Prompt:
Given the entries that follow, write out exactly the lines starting at the one containing "46: (229, 251)" and ending at the one containing "117: (200, 208)", both ends included, and only those.

Source data:

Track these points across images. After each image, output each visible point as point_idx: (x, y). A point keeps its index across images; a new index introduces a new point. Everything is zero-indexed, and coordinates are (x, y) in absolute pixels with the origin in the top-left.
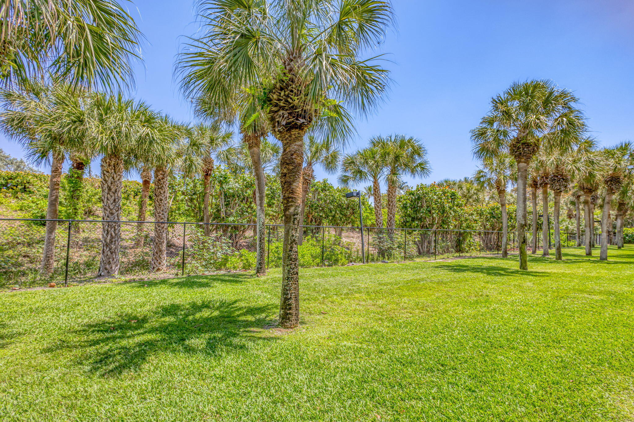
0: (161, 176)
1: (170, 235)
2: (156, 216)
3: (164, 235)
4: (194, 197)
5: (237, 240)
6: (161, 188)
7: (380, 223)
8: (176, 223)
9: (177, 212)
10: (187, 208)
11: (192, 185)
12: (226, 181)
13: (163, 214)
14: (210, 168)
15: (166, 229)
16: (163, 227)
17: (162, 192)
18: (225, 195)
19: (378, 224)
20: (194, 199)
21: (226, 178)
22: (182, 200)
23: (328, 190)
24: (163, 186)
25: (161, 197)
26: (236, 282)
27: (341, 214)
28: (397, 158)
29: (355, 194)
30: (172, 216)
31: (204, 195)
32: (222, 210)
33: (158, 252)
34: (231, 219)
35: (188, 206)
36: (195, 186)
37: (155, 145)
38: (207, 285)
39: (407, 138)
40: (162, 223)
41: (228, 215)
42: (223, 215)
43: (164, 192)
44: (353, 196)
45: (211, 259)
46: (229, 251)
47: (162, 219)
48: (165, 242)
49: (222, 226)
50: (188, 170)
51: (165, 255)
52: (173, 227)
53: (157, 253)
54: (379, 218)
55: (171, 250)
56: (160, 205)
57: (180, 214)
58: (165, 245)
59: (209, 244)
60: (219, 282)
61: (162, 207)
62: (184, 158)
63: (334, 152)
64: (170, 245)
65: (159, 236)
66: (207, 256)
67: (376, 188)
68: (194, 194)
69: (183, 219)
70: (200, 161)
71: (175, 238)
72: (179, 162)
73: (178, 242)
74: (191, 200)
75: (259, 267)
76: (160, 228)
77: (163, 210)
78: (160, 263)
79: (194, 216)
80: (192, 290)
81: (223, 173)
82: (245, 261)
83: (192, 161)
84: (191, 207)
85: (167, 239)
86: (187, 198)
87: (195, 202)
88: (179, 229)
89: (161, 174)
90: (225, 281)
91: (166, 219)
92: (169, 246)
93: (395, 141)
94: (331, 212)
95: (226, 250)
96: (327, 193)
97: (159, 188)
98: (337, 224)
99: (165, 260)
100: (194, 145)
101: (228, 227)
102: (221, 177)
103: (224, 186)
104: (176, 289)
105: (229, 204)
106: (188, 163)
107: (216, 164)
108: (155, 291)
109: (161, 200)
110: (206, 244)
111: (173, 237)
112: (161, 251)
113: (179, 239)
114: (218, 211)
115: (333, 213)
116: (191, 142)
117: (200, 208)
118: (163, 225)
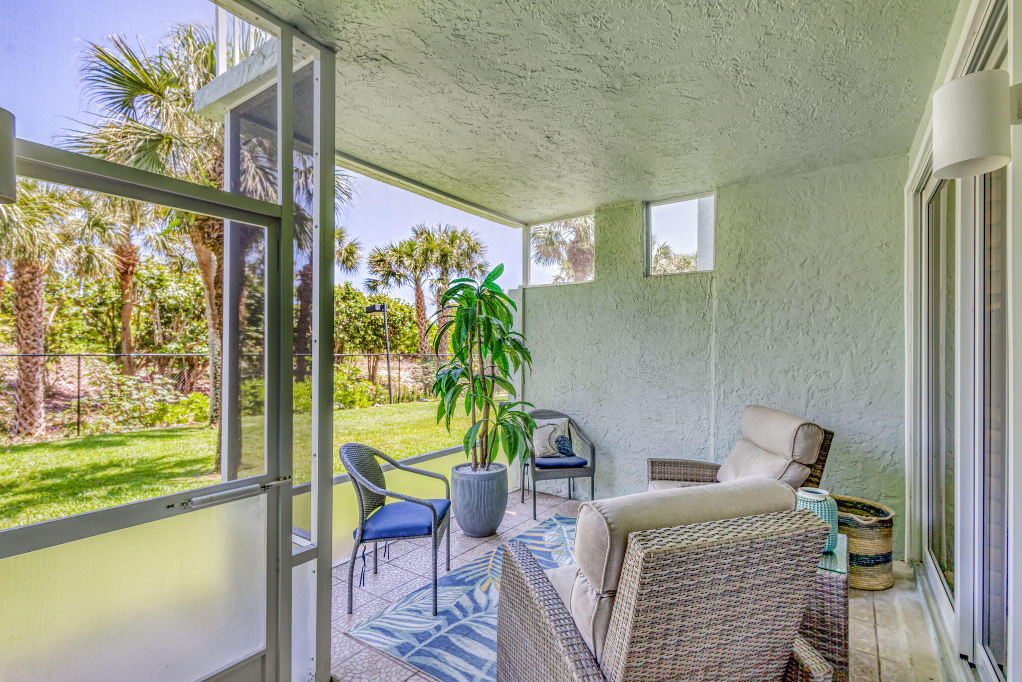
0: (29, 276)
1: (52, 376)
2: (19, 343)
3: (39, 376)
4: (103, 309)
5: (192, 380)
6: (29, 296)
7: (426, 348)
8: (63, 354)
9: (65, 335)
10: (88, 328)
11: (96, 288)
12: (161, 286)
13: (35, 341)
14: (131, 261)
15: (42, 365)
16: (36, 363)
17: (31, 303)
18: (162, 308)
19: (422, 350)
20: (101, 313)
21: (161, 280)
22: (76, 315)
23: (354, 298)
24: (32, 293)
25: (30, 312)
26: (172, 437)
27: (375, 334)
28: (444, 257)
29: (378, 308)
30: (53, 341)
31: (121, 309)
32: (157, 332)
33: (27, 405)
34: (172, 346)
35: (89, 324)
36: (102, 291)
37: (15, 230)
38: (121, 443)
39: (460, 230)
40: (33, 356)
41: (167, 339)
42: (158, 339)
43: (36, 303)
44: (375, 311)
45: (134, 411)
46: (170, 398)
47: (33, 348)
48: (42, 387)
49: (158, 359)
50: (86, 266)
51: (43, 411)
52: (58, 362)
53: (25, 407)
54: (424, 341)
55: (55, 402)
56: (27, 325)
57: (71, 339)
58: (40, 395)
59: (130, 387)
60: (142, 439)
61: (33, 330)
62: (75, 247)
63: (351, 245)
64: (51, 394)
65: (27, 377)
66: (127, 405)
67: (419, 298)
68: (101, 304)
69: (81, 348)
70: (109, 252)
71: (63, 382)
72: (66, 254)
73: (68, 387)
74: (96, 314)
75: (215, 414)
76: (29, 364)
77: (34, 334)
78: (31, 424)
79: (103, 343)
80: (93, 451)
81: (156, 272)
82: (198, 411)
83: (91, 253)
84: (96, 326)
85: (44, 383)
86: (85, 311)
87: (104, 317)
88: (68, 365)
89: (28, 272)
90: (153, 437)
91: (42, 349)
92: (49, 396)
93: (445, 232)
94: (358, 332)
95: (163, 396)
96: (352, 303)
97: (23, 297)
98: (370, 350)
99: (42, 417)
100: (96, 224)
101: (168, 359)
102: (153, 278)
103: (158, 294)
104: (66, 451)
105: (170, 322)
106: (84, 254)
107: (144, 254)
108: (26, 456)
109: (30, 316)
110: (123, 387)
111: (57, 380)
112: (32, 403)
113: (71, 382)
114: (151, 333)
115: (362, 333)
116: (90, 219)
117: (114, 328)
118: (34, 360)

Output:
46: (229, 251)
47: (162, 219)
48: (165, 242)
49: (222, 226)
50: (188, 170)
51: (165, 255)
52: (173, 227)
53: (157, 253)
54: (379, 218)
55: (171, 250)
56: (160, 205)
57: (180, 214)
58: (165, 245)
59: (209, 244)
60: (219, 282)
61: (162, 207)
62: (184, 158)
63: (334, 152)
64: (170, 245)
65: (159, 236)
66: (207, 256)
67: (376, 188)
68: (194, 194)
69: (183, 219)
70: (200, 161)
71: (175, 238)
72: (179, 162)
73: (178, 242)
74: (191, 200)
75: (259, 267)
76: (160, 228)
77: (163, 210)
78: (160, 263)
79: (194, 216)
80: (192, 290)
81: (223, 173)
82: (245, 261)
83: (192, 161)
84: (191, 207)
85: (167, 239)
86: (187, 198)
87: (195, 202)
88: (179, 229)
89: (161, 174)
90: (225, 281)
91: (166, 219)
92: (169, 246)
93: (395, 141)
94: (331, 212)
95: (226, 250)
96: (327, 193)
97: (159, 188)
98: (337, 224)
99: (165, 260)
100: (194, 145)
101: (228, 227)
102: (221, 177)
103: (224, 186)
104: (176, 289)
105: (229, 204)
106: (188, 163)
107: (216, 164)
108: (155, 291)
109: (161, 200)
110: (206, 244)
111: (173, 237)
112: (161, 251)
113: (179, 239)
114: (218, 211)
115: (333, 213)
116: (191, 142)
117: (200, 208)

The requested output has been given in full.